Olson showed a photograph of the four Kuwaitis involved in the operation that turned out to be four of the five senior Kuwaiti Navy guys for the next 20 years.

"Those kind of personal relationships are really important to build and to nurture over time, and that's why I'm so glad to see so many foreign uniforms in (the) room."

In line with his world-view, Olson pulled up a map, a composite image taken by NASA, which displayed the places where the lights are on at night and presented to him a different kind of strategic thinking. Olson said the Cold War strategic thinking, or pre-9/11 strategic thinking was that the places where the lights were on at night were the important places on earth.

"On 9/11, in particular, we were struck from places where the lights aren't on at night," he said.

Where the lights aren't on are ungoverned or under-governed territories, where airports are less secure, borders are more porous and a different set of factors determine how people and societies behave, he said.

"We found ourselves very unprepared to deal with or against the people who lived in (those) places," he said. In those places, the U.S. did not have meaningful training relationships and personal relationships did not exist.

The U.S. knowing this still struggles to understand the cultures of these areas.

"We are, in my view, continuing to move toward a world where what happens in the places where the lights aren't on at night is ever more important," he said.

Another map with links between different places in the world that use Facebook showed that just because the lights aren't on at night, does not mean that area lacked connectivity, he said.

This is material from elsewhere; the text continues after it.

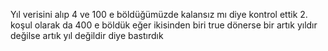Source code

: Yıl verisini alıp 4 ve 100 e böldüğümüzde kalansız mı diye kontrol ettik 2. koşul olarak da 400 e böldük 
eğer ikisinden biri true dönerse bir artık yıldır değilse artık yıl değildir diye bastırdık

Aside from a broader perspective of the world, Olson gave examples of how he came into the positions he had been in, a major reason being he never quit.

"You guys all get this, but if you want to ensure that nobody ever quits on you, you have got to make sure that you do not ever quit on them," Olson said. "The top two respected traits of a leader in every survey I've ever seen are integrity and tenacity. People want their boss to be honest with them and ... that boss is going to take them to where he said he was."